Grace’s knee throbbed. It felt as if someone had set off a bomb inside the joint. Her eyes were wet from holding back tears. She wondered if she’d be able to walk when they stopped.

She sneaked glances at the man who had hurt her so. Whenever she did, he was watching her, that bemused look still on his face. She tried to think, tried to organize her thoughts, but she kept flashing back to his hand on her knee.

He had been so casual about causing her such pain. It would have been one thing if he’d been emotional about it, one way or the other, if he’d been moved to either ecstasy or revulsion, but there had been nothing there. Like hurting someone was paperwork. No strain, no sweat. His boast, if you want to call it that, had not been idle: If he’d so desired, he could have twisted off her kneecap like a bottle top.

They had crossed the state line and were in New York now. She was on Interstate 287 heading toward the Tappan Zee Bridge. Grace did not dare speak. Her mind, naturally enough, kept going back to the children. Emma and Max would have come out of the school by now. They would have looked for her. Would they have been brought to the office? Cora had seen Grace in the schoolyard. So had several other mothers, Grace was sure. Would they say or do something?

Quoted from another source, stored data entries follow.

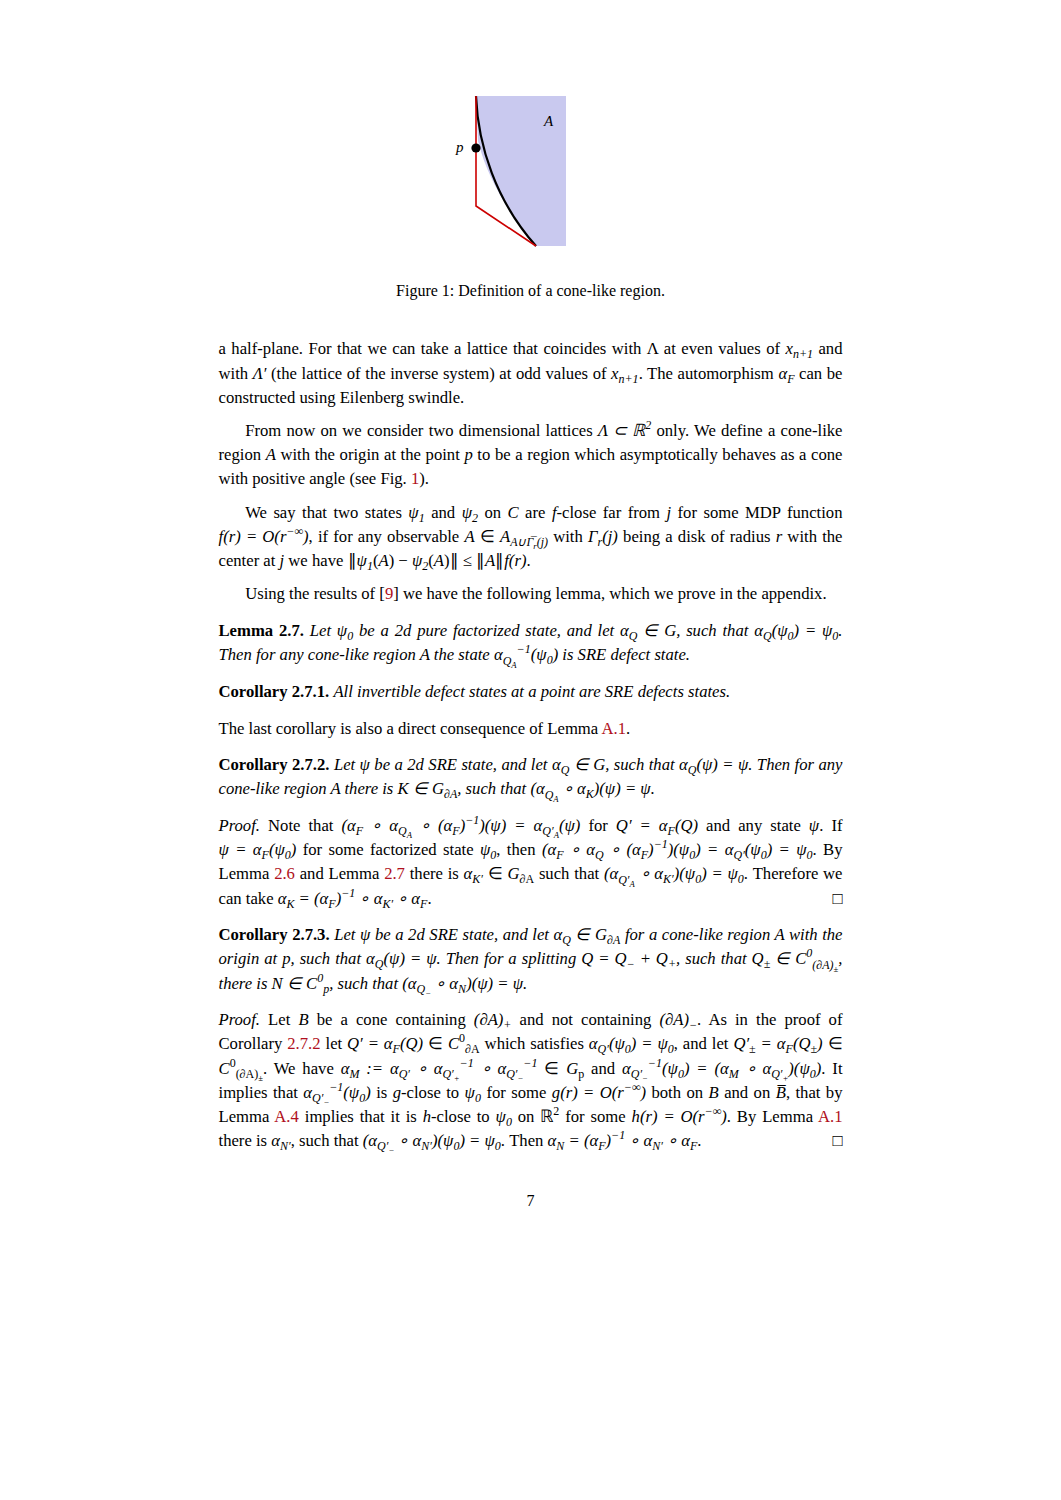p A
Figure 1: Definition of a cone-like region.
a half-plane. For that we can take a lattice that coincides with Λ at even values of xn+1 and with Λ′ (the lattice of the inverse system) at odd values of xn+1. The automorphism αF can be constructed using Eilenberg swindle.
From now on we consider two dimensional lattices Λ ⊂ ℝ2 only. We define a cone-like region A with the origin at the point p to be a region which asymptotically behaves as a cone with positive angle (see Fig. 1).
We say that two states ψ1 and ψ2 on C are f-close far from j for some MDP function f(r) = O(r−∞), if for any observable A ∈ AA∪Γ̅r(j) with Γr(j) being a disk of radius r with the center at j we have ∥ψ1(A) − ψ2(A)∥ ≤ ∥A∥f(r).
Using the results of [9] we have the following lemma, which we prove in the appendix.
Lemma 2.7. Let ψ0 be a 2d pure factorized state, and let αQ ∈ G, such that αQ(ψ0) = ψ0. Then for any cone-like region A the state αQA−1(ψ0) is SRE defect state.
Corollary 2.7.1. All invertible defect states at a point are SRE defects states.
The last corollary is also a direct consequence of Lemma A.1.
Corollary 2.7.2. Let ψ be a 2d SRE state, and let αQ ∈ G, such that αQ(ψ) = ψ. Then for any cone-like region A there is K ∈ G∂A, such that (αQA ∘ αK)(ψ) = ψ.
Proof. Note that (αF ∘ αQA ∘ (αF)−1)(ψ) = αQ′A(ψ) for Q′ = αF(Q) and any state ψ. If ψ = αF(ψ0) for some factorized state ψ0, then (αF ∘ αQ ∘ (αF)−1)(ψ0) = αQ′(ψ0) = ψ0. By Lemma 2.6 and Lemma 2.7 there is αK′ ∈ G∂A such that (αQ′A ∘ αK′)(ψ0) = ψ0. Therefore we can take αK = (αF)−1 ∘ αK′ ∘ αF.□
Corollary 2.7.3. Let ψ be a 2d SRE state, and let αQ ∈ G∂A for a cone-like region A with the origin at p, such that αQ(ψ) = ψ. Then for a splitting Q = Q− + Q+, such that Q± ∈ C0(∂A)±, there is N ∈ C0p, such that (αQ− ∘ αN)(ψ) = ψ.
Proof. Let B be a cone containing (∂A)+ and not containing (∂A)−. As in the proof of Corollary 2.7.2 let Q′ = αF(Q) ∈ C0∂A which satisfies αQ′(ψ0) = ψ0, and let Q′± = αF(Q±) ∈ C0(∂A)±. We have αM := αQ′ ∘ αQ′+−1 ∘ αQ′−−1 ∈ Gp and αQ′−−1(ψ0) = (αM ∘ αQ′+)(ψ0). It implies that αQ′−−1(ψ0) is g-close to ψ0 for some g(r) = O(r−∞) both on B and on B̅, that by Lemma A.4 implies that it is h-close to ψ0 on ℝ2 for some h(r) = O(r−∞). By Lemma A.1 there is αN′, such that (αQ′− ∘ αN′)(ψ0) = ψ0. Then αN = (αF)−1 ∘ αN′ ∘ αF.□
7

This was all irrelevant and, more than that, a waste of mental energy. Nothing she could do about it. Time to concentrate on the task at hand.

Think about the gun.

Grace tried to rehearse in her mind how it would go. She would reach down with both hands. She would pull her cuff up with her left and grab the weapon with her right. How was it strapped in? Grace tried to remember. There was a strip covering the top, wasn’t there? She had snapped it into place. It kept the gun secure, so it wouldn’t jerk around. She’d have to unsnap that. If she just tried to pull the gun free, it would get caught.

Okay, good. Remember that: Unsnap first. Then pull.

She thought about timing. The man was incredibly strong. She had seen that. He probably had a fair amount of experience with violence. She would have to wait for an opportunity. First—and this was obvious—she couldn’t be driving when she made her move. They would either need to be at a stoplight or parked or . . . or better, wait until they were getting out of the car. That might work.